JACKSON COUNTY, MS (WLOX) - It was a first on Tuesday in our state. When you went to your precinct to vote, you had to show your photo ID for poll workers to give you a ballot. That's because the state's Voter ID Law has gone into effect. The law requires you to present one of 10 forms of government-issued photo identification to vote.
The wet weather didn't stop folks in Gautier from letting their voices be heard on Election Day.
"It doesn't matter if it is raining or not, your vote counts," a Gautier resident said.
Before residents could cast their ballots, they had to prove they were eligible to vote.
"Most American citizens have a form of ID, be it a drivers license, a firearm permit," Poll manager Yuricka Hartley said.
Poll workers admit there were some people here confused over how the new voter ID law worked.
"Some people showed their voter registration card instead of a picture ID, and we really needed a picture ID," Hartley said.
Over in Ocean Springs, Jackson County Election Commission Chairman Danny Glaskox said there weren't many hiccups there.
"Most people understand that it is a state law and we can't change state law. It is required and it is mandatory and they know they have to prove who they are. As far as I know we haven't had any issues," Glaskox said.
Ocean Springs resident Peggy Hayes said the new law actually made voting simpler.
"No problems at all. In fact, it was easier than the last time when they couldn't find me," Hayes said.
Jane Magee brought several forms of ID just in case she ran into a problem.
"Very happy that we are doing this, because we have to show ID at the pharmacy and everywhere, so I don't see anything wrong with that," said Magee.
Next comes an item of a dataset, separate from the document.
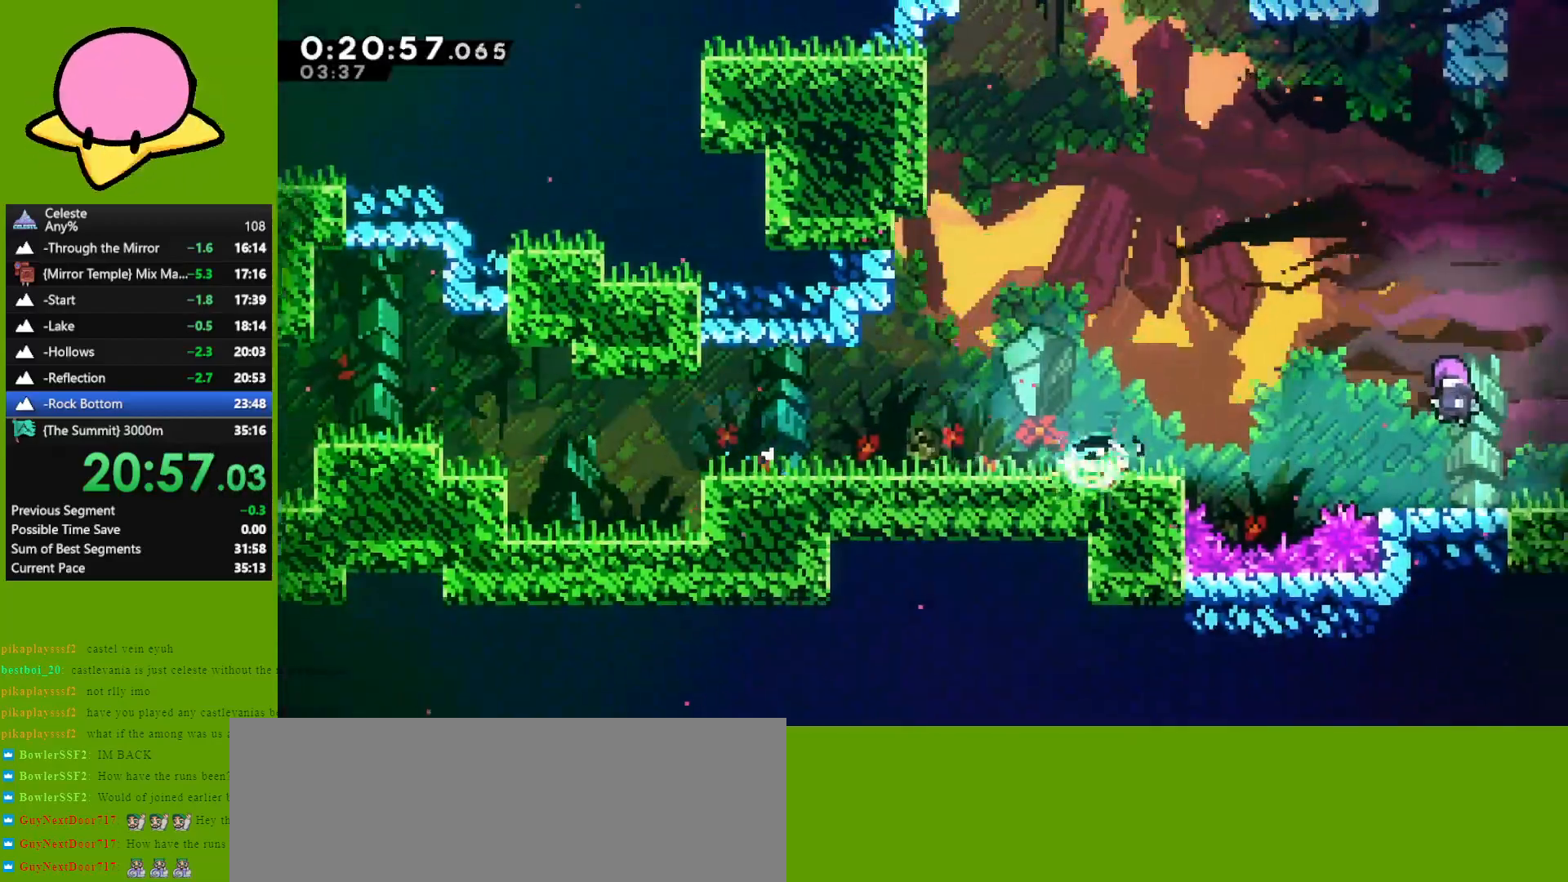
{"keys": ["dash", "right"], "events": [[100, "jump", "down"], [200, "down", "up"], [250, "jump", "up"], [300, "dash", "down"], [383, "dash", "up"], [483, "dash", "down"]]}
If people lacked identification, they were still able to vote. Jackson County NAACP officials said they also had members at the polling spots to make sure people weren't prevented from casting their ballots.
"If a person does not have an acceptable form of identification, they can vote affidavit. They will have five days to bring a current photo ID, and they will be able to vote and it will be verified," Hartley said.
Even with the new election change, voters say it didn't take away from their excitement to vote.
"I vote every time they ask us to. It is our duty," a voter said.
More than 80,000 people are registered to vote in Jackson County. By the way, the Mississippi Secretary of State's office is reporting that this primary has gone smoothly compared to other elections and they have only had a few calls on voter identification.